→ WHAT TO WORK ON: Copy the material from the line containing "[4, 110, 69, 190]" through the final line, replacing "attribute" with "property" and changing nothing else. Leave the pictures out.

DATA TO USE: Begin

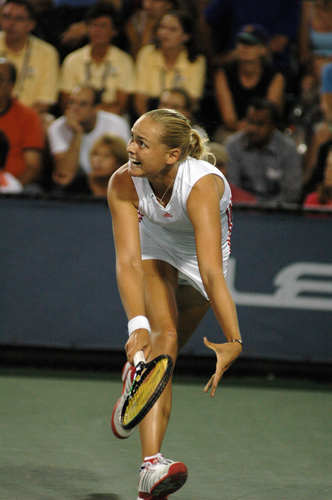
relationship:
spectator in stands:
[216, 98, 309, 207] [3, 4, 329, 232]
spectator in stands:
[53, 88, 130, 176] [3, 4, 329, 232]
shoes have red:
[92, 361, 190, 491] [155, 466, 191, 489]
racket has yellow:
[93, 339, 185, 430] [122, 374, 164, 405]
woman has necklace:
[73, 103, 256, 495] [143, 176, 182, 209]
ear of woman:
[164, 141, 185, 168] [73, 103, 256, 495]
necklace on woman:
[143, 176, 182, 209] [73, 103, 256, 495]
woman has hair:
[73, 103, 256, 495] [129, 97, 218, 184]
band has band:
[128, 315, 152, 336] [128, 315, 152, 336]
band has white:
[127, 317, 150, 330] [128, 320, 140, 329]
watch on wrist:
[225, 337, 246, 347] [210, 315, 251, 360]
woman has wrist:
[73, 103, 256, 495] [114, 306, 155, 348]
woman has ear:
[73, 103, 256, 495] [164, 141, 185, 168]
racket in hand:
[93, 339, 185, 430] [121, 338, 154, 358]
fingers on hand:
[204, 369, 227, 398] [200, 336, 244, 391]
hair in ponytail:
[129, 97, 218, 184] [181, 120, 223, 173]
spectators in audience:
[19, 22, 151, 162] [25, 18, 296, 169]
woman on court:
[73, 103, 256, 495] [10, 350, 324, 499]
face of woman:
[116, 114, 170, 180] [73, 103, 256, 495]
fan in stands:
[68, 4, 130, 96] [3, 4, 329, 232]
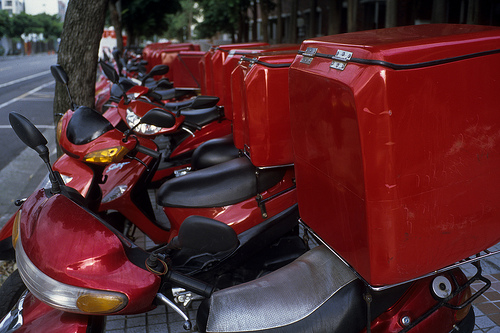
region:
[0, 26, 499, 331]
The mopeds all have boxes on the back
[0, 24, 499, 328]
All the mopeds are red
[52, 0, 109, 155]
The tree is left of the scooters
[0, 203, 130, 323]
The closest moped has three sections in its headlight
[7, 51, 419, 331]
All the mopeds have black seats and handlebars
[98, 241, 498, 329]
The sidewalk is brick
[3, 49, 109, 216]
The street is empty and grey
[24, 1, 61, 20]
The sky is overcast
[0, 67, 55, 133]
White lines are painted on the street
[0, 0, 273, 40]
The leaves are green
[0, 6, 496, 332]
delivery motorbikes parked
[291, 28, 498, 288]
the luggage box is red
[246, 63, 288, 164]
the luggage box is red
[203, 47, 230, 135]
the luggage box is red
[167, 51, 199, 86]
the luggage box is red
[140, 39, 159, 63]
the luggage box is red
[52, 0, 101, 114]
the trunk of a tree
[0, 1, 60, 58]
trees in the background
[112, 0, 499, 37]
trees in the background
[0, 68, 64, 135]
white lines on the road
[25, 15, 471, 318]
motorbikes parked side by side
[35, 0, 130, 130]
curved tree trunk in front of bikes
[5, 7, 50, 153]
road in front of parked bikes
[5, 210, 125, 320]
wide white headlight with smaller yellow lights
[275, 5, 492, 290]
storage box on back of motorbike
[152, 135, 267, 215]
long and narrow black seat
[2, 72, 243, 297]
black handlebar on top of metal casing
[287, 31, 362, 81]
hinges connecting box to lid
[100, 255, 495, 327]
pavement of small tan and white tiles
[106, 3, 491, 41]
trees and buildings near the motorbikes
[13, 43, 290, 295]
row of red bikes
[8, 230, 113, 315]
light on front of bike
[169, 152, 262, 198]
black seat on bike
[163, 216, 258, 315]
black handle on bike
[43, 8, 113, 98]
tree next to bikes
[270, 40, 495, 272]
red box on back of bike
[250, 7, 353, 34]
building behind the bikes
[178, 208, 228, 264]
mirror on the bike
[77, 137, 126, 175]
orange part of the bike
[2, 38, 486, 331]
line of red motorcycles parked on sidewalk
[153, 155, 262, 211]
black motorcycle seat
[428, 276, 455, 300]
silver gas tank cover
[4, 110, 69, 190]
black rear view mirror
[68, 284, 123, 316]
orange headlight on front of motorcycle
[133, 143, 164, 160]
black motorcycle handlebar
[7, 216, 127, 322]
headlights on front of motorcycle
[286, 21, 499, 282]
red metal cargo carrier for back of motorcycle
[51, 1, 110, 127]
brown tree trunk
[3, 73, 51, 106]
white lines drawn on street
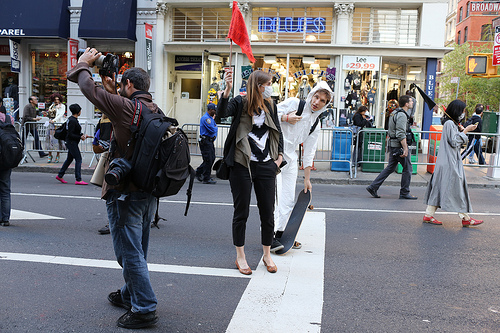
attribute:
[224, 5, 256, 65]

DATA TO USE: End

→ SOLUTION TO THIS TASK:
[4, 110, 69, 190]
black rear view mirror
[68, 284, 123, 316]
orange headlight on front of motorcycle
[133, 143, 164, 160]
black motorcycle handlebar
[7, 216, 127, 322]
headlights on front of motorcycle
[286, 21, 499, 282]
red metal cargo carrier for back of motorcycle
[51, 1, 110, 127]
brown tree trunk
[3, 73, 51, 106]
white lines drawn on street
property:
[224, 5, 256, 65]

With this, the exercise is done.